#### Problem details:
Return only that part of the material below which starts with the line containing "left shoulder: (167, 225)" and goes on through the line containing "right ear: (145, 205)", restated exactly.

Data for review Start Marker

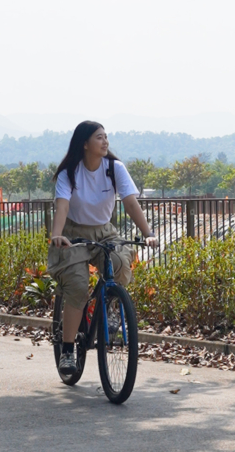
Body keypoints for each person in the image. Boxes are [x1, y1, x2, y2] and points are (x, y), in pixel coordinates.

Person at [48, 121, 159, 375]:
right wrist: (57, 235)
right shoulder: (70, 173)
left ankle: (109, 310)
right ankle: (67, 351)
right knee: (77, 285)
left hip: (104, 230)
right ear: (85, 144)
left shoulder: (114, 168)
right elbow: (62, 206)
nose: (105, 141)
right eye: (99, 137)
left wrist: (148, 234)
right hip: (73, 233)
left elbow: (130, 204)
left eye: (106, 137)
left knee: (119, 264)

Data for review End Marker
Data for review Start Marker

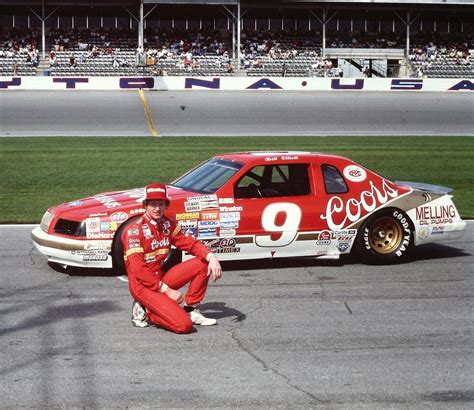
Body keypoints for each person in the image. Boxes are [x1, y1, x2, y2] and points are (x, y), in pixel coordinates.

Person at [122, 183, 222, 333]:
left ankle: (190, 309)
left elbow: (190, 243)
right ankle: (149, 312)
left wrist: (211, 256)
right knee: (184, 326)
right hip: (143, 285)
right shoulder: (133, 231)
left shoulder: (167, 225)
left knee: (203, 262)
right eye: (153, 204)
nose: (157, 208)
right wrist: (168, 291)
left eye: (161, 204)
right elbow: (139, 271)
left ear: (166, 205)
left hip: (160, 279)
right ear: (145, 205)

Data for review End Marker
Data for review Start Marker

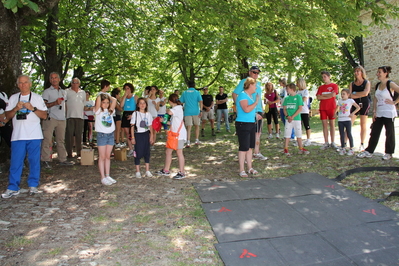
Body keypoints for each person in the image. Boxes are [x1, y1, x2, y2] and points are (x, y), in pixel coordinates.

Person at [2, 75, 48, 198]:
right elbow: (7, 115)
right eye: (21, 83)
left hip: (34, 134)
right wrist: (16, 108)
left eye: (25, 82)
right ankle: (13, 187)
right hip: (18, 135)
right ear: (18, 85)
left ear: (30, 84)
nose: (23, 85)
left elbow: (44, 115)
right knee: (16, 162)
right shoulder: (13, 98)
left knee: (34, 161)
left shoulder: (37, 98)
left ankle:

Data for review End Marker

#### Completed exercise:
left shoulder: (167, 225)
left knee: (203, 262)
right eye: (153, 204)
nose: (157, 208)
right wrist: (168, 291)
left eye: (161, 204)
right elbow: (139, 271)
left ear: (166, 205)
left hip: (160, 279)
right ear: (145, 205)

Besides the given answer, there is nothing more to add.